The Most Crucial Small Business Saturday is Coming

John Kabateck
NFIB State Director in California

Small Business Saturday on November 28 is this event’s most important in its 11-year history because of what the pandemic has done to small businesses and their workers. Now with an upsurge in coronavirus cases and potential stiff business restrictions imposed by California governments, it is more important than ever to support small businesses during this holiday shopping season. 

It is no exaggeration to say that shopping at small businesses this season could mean an open or closed sign on the door of many neighborhood businesses as the new year begins. 

In an American Express Shop Small Impact study it was revealed that 75% of small business owners need holiday spending to return to normal so they can stay in business in 2021. Nearly half said they need better than average spending to survive. 

Small business is not only the backbone of the state and national economy—that is pretty well agreed upon by economists—but in this time of extraordinary health and economic crisis small business is the measuring stick for job and business recovery.

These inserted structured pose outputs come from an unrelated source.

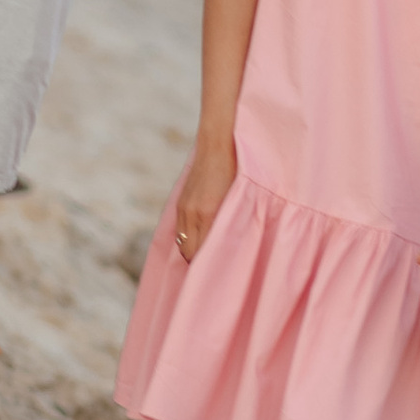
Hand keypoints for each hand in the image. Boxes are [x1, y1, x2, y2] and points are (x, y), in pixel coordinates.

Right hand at [170, 137, 236, 265]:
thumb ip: (233, 222)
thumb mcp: (240, 199)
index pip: (201, 252)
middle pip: (189, 252)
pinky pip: (178, 230)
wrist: (218, 144)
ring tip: (206, 258)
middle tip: (214, 270)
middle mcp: (192, 213)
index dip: (209, 266)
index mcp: (208, 214)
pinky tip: (198, 240)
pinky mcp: (181, 202)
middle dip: (199, 263)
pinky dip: (187, 239)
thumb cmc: (238, 170)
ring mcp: (184, 207)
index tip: (220, 274)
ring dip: (192, 252)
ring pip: (181, 243)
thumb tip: (230, 244)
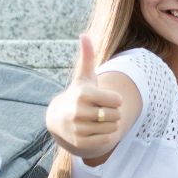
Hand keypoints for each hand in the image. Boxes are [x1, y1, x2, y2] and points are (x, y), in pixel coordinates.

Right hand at [49, 34, 123, 155]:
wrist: (60, 118)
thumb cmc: (79, 95)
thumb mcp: (84, 76)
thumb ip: (87, 56)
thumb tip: (84, 35)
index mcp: (83, 94)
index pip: (117, 100)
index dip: (115, 100)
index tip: (105, 98)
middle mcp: (78, 112)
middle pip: (116, 115)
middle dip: (113, 113)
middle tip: (100, 110)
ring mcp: (78, 128)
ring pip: (112, 128)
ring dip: (109, 124)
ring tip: (97, 120)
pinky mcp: (80, 142)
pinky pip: (106, 140)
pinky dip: (105, 136)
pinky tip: (94, 130)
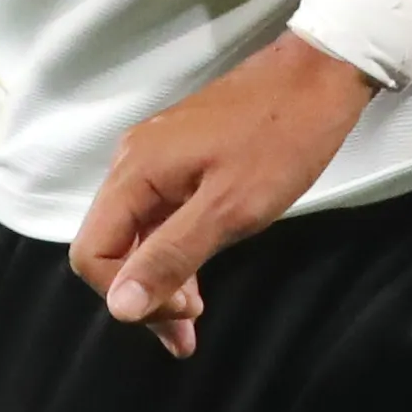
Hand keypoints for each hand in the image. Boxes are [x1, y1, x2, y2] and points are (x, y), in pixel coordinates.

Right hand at [69, 34, 376, 357]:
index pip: (92, 253)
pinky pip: (161, 217)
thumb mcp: (230, 209)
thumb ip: (171, 257)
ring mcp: (157, 160)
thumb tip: (118, 308)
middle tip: (186, 337)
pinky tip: (197, 282)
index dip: (128, 294)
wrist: (320, 75)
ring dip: (159, 281)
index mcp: (135, 172)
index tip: (186, 312)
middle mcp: (133, 163)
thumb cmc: (281, 141)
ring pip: (137, 235)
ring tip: (192, 325)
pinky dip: (174, 253)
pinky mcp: (181, 160)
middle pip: (111, 246)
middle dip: (142, 296)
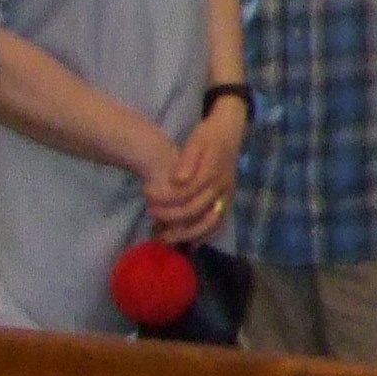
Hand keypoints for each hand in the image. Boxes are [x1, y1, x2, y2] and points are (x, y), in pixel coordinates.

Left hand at [145, 111, 236, 245]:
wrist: (230, 132)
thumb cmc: (209, 136)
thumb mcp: (196, 141)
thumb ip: (187, 160)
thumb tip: (177, 180)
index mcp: (212, 172)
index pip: (186, 192)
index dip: (164, 196)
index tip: (146, 193)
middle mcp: (222, 187)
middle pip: (195, 210)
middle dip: (170, 215)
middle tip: (150, 212)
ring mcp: (227, 195)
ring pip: (210, 223)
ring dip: (187, 233)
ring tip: (165, 238)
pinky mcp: (228, 200)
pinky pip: (218, 224)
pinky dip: (204, 235)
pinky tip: (189, 243)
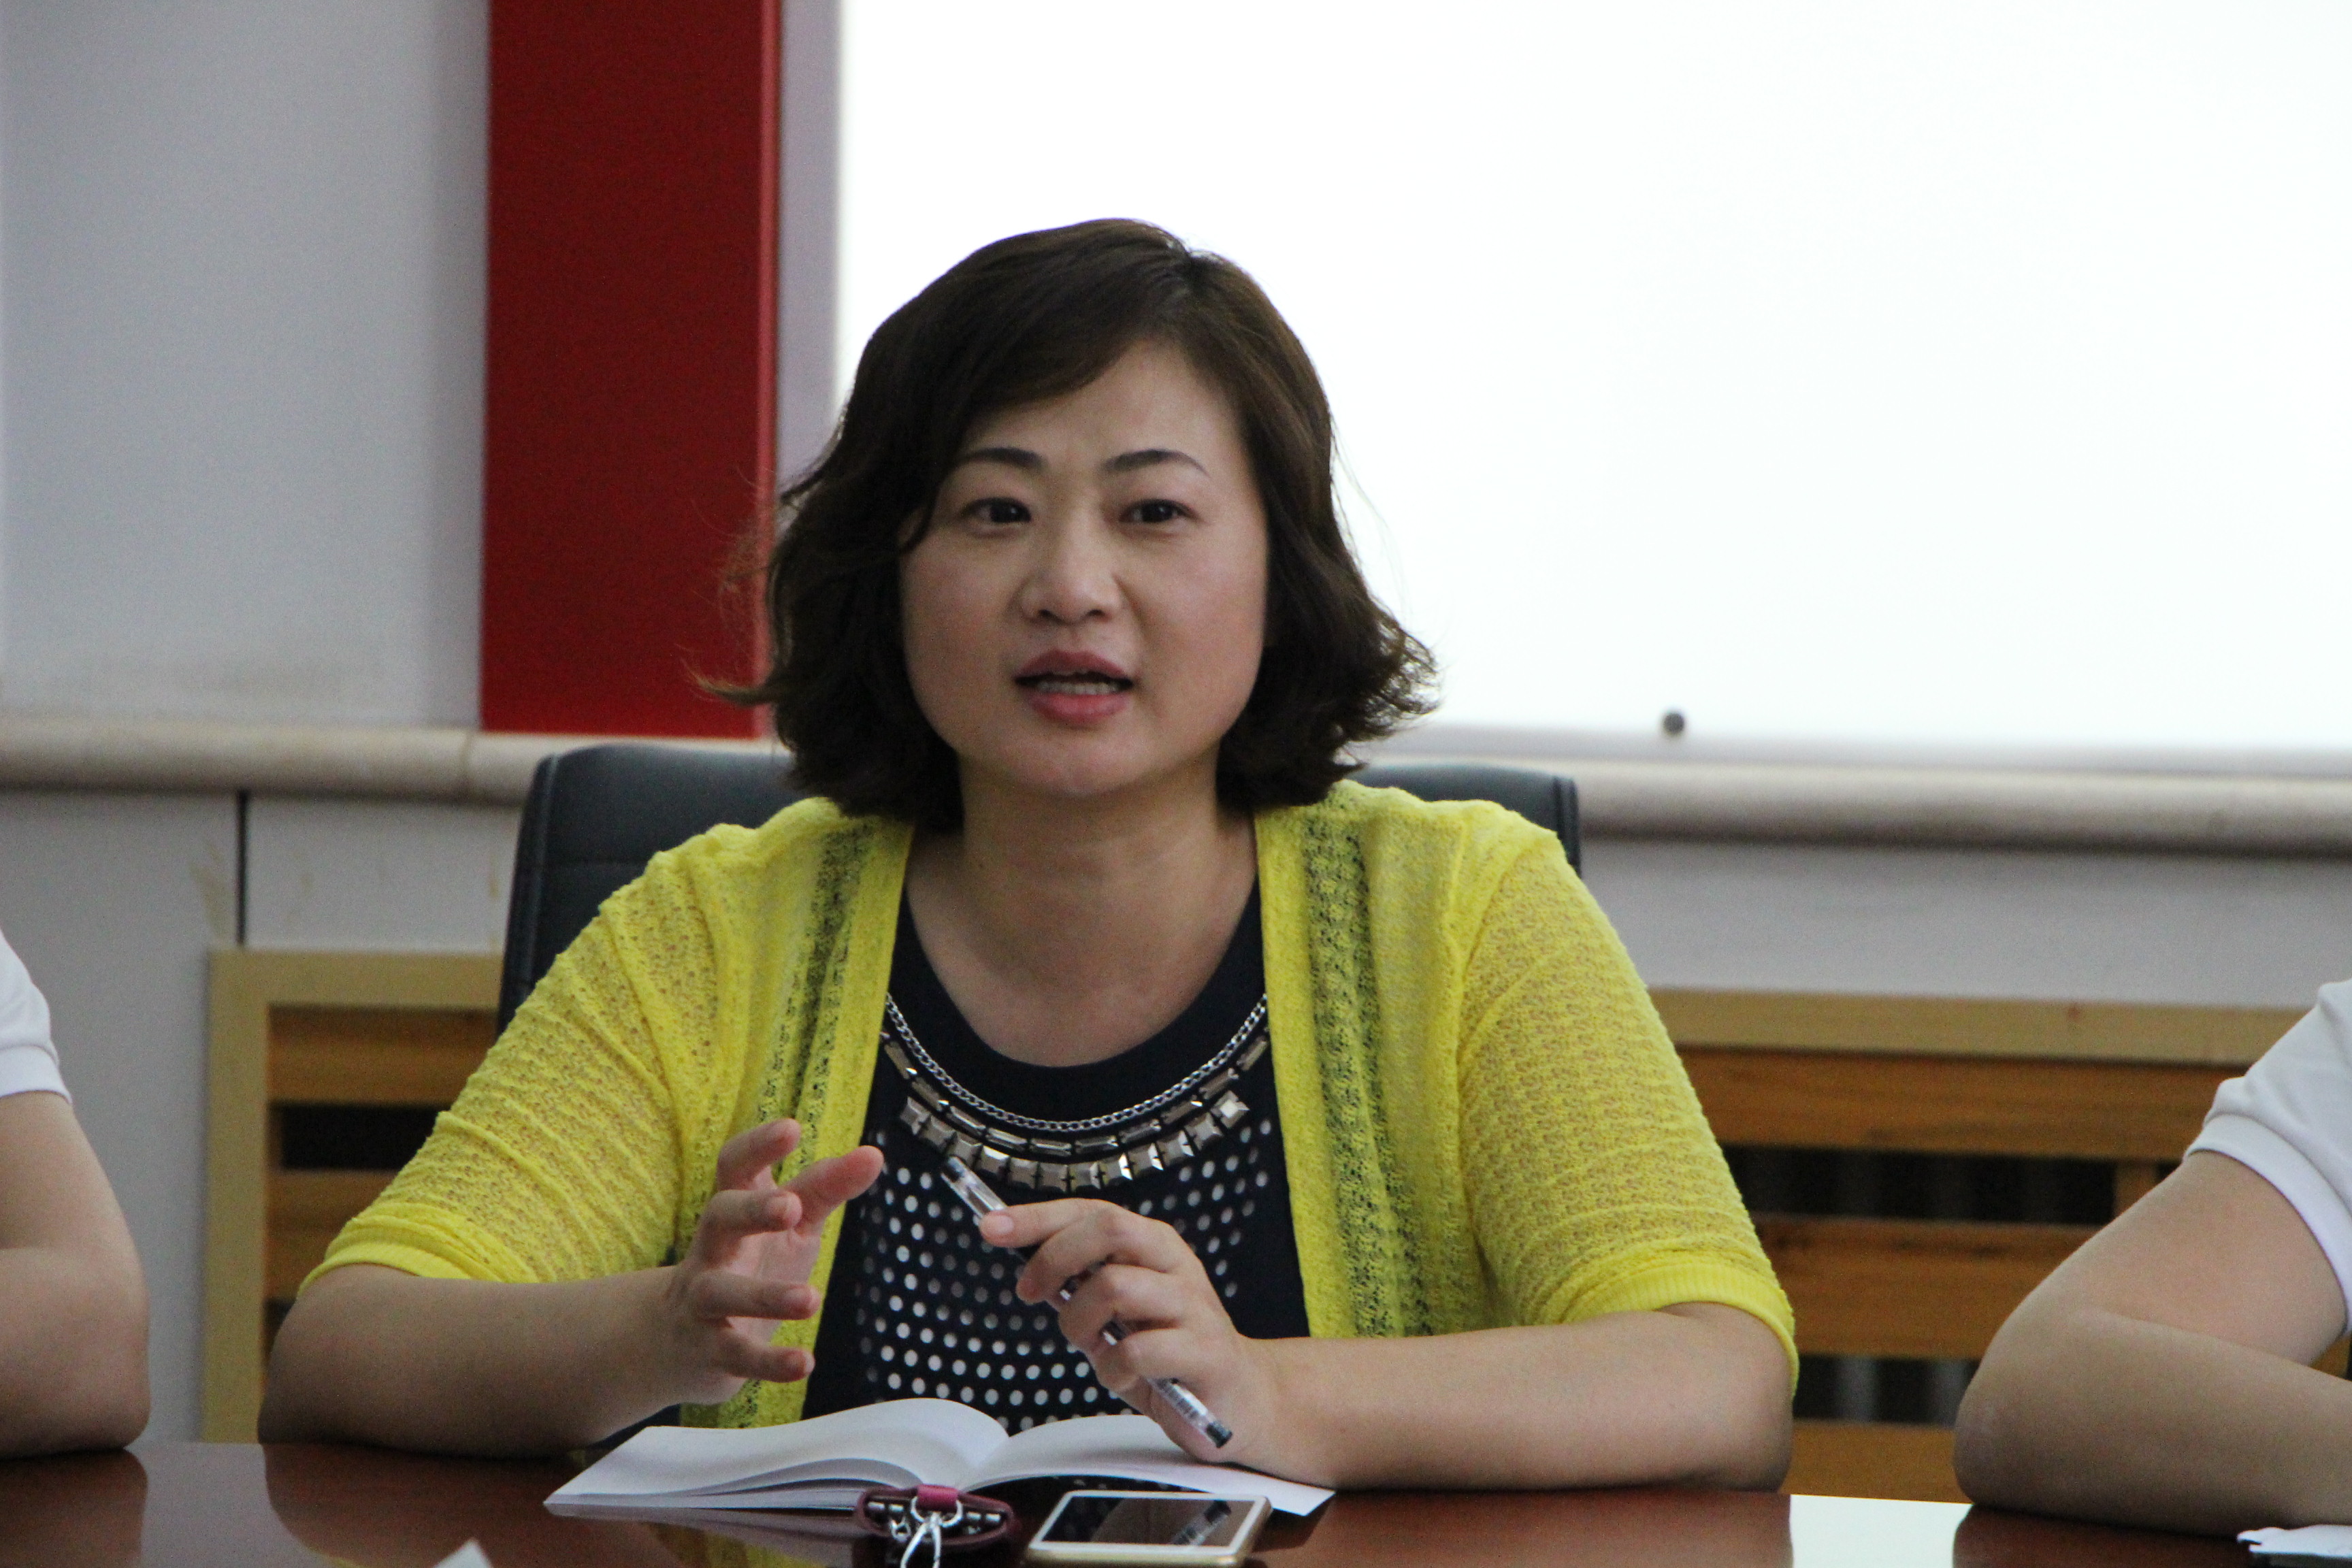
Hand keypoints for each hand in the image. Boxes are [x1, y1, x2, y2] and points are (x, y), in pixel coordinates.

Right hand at [654, 1120, 883, 1406]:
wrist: (679, 1342)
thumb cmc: (748, 1264)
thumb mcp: (790, 1225)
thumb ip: (826, 1189)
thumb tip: (872, 1155)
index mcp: (733, 1210)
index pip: (734, 1167)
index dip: (758, 1146)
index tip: (790, 1128)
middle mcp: (712, 1250)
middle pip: (717, 1217)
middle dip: (750, 1210)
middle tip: (788, 1206)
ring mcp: (705, 1301)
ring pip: (723, 1292)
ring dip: (765, 1295)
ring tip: (810, 1299)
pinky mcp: (711, 1350)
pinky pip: (737, 1355)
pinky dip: (768, 1361)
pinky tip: (803, 1364)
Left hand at [979, 1199, 1281, 1461]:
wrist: (1240, 1398)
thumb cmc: (1168, 1352)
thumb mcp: (1117, 1313)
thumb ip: (1081, 1286)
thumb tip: (1027, 1264)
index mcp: (1153, 1246)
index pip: (1092, 1211)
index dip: (1039, 1217)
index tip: (992, 1226)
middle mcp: (1175, 1266)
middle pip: (1108, 1229)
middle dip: (1055, 1257)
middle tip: (1032, 1292)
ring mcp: (1193, 1307)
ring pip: (1116, 1287)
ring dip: (1081, 1323)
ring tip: (1091, 1347)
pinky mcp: (1205, 1351)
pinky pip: (1136, 1351)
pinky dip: (1112, 1370)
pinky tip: (1123, 1379)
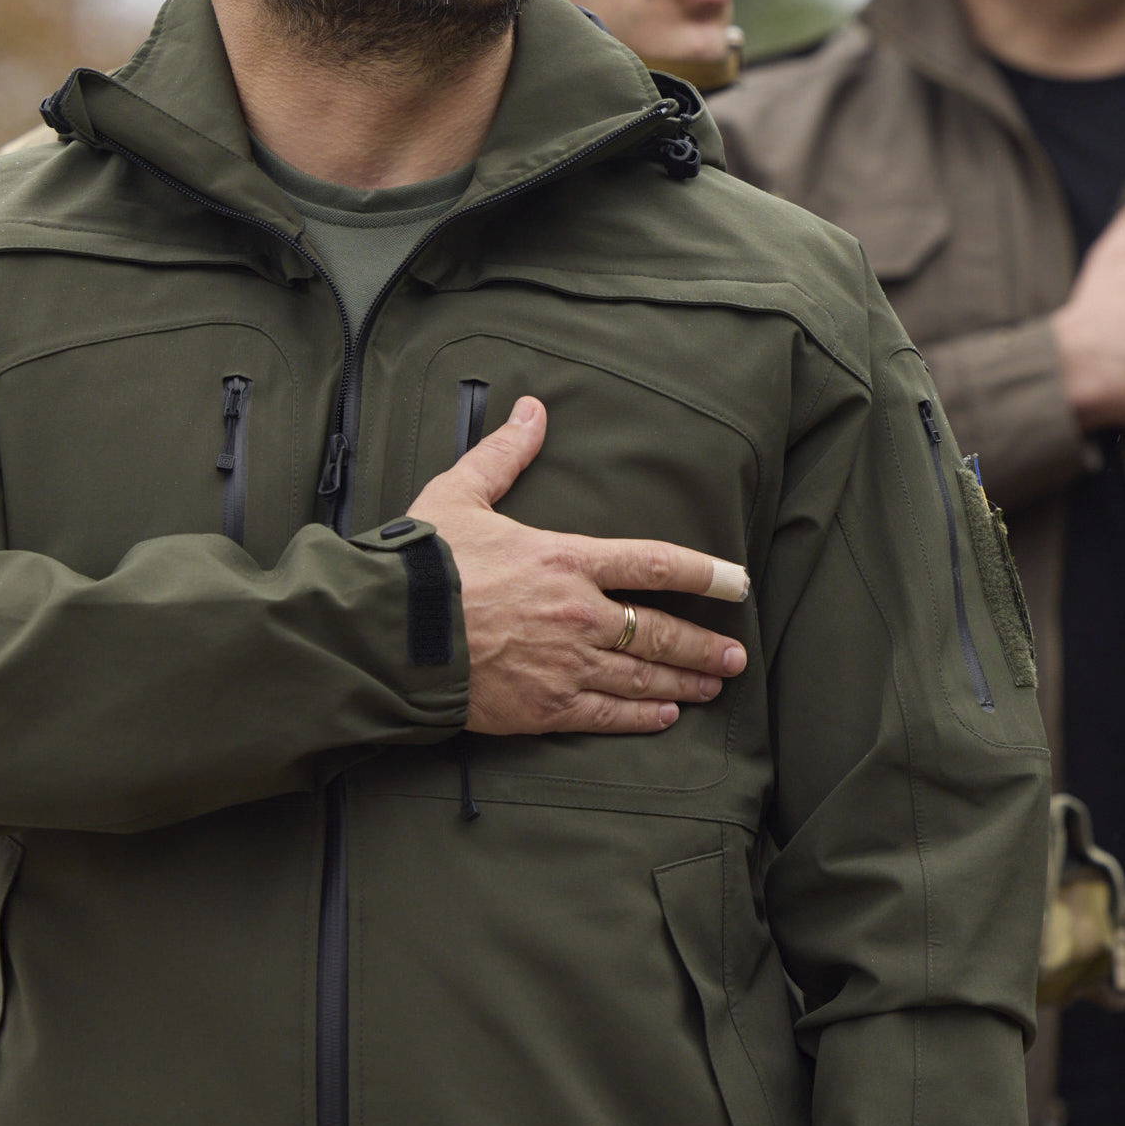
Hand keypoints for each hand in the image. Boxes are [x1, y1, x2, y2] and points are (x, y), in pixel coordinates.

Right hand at [405, 397, 752, 735]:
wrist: (387, 634)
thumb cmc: (421, 565)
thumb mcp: (461, 494)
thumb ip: (505, 455)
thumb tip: (532, 409)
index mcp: (566, 559)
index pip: (654, 563)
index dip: (704, 572)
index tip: (738, 581)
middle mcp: (578, 614)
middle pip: (661, 630)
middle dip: (705, 643)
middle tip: (737, 653)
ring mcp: (565, 665)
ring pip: (642, 676)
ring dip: (684, 680)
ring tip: (714, 683)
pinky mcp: (543, 708)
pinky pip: (607, 715)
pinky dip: (640, 716)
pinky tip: (664, 716)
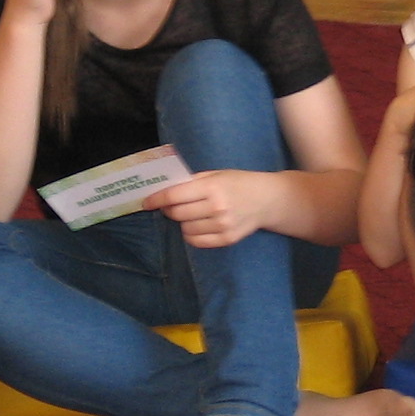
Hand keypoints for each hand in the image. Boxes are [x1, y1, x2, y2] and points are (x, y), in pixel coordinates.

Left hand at [151, 169, 270, 249]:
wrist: (268, 199)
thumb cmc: (239, 183)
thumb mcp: (217, 174)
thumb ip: (193, 182)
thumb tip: (165, 191)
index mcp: (212, 187)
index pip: (174, 196)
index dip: (157, 200)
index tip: (146, 202)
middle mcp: (217, 207)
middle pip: (177, 214)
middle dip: (169, 210)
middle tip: (170, 206)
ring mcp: (222, 225)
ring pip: (185, 229)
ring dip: (182, 222)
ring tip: (190, 214)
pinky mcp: (227, 239)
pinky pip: (197, 241)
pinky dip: (191, 234)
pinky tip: (196, 226)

Big business has the resources to weather the Covid-19 storm. But if small business shows signs of life, it will be like new blades of grass poking through the turf telling us brighter, warmer days are ahead. 

The biggest incentive to shop small is that you are not only helping to keep small businesses operating, you are making your community stronger. When you purchase a product or service at a local store or restaurant, you are helping to pay the salary of a neighbor, a friend or a family member. You are helping to keep the people in your town or city employed so that they can support their families. Most importantly, you are demonstrating the value that you place on the small-business people who, by providing you and your community with incomparable products and services, work hard to keep your trust each and every day. 

Instead of dealing with temporary workers who don’t know the merchandise, there’s a good chance you’ll be dealing directly with the mom-and-pop owner and staff who care very much about making you happy. They want you to come back time and again. 

You’ve always appreciated that small business or near-by restaurant being there—now that neighborhood business needs you. 

The economic stimulus package that helped keep small businesses alive during the initial advance of the virus is gone. A new stimulus package may or may not be available as the virus shows its sharp teeth again over the winter months. That’s why small business needs customer support to carry on until that day we are all praying for when there is a return to normalcy. 

Small businesses follow health care protocols for social distancing, mask requirements, and clean up. But there are other ways to patronize a local business that doesn’t require an in-person visit. Consider shopping online at a small business’ website, order a gift card for future use, or have products or food delivered by delivery app services. 

Covid-19 has made the positive life enjoyed by your neighbors in small businesses a very difficult challenge. Let’s join together this holiday season by helping to uplift our communities’ spirits by keeping those core neighborhood small businesses operating. 

It all starts this Saturday. Be there!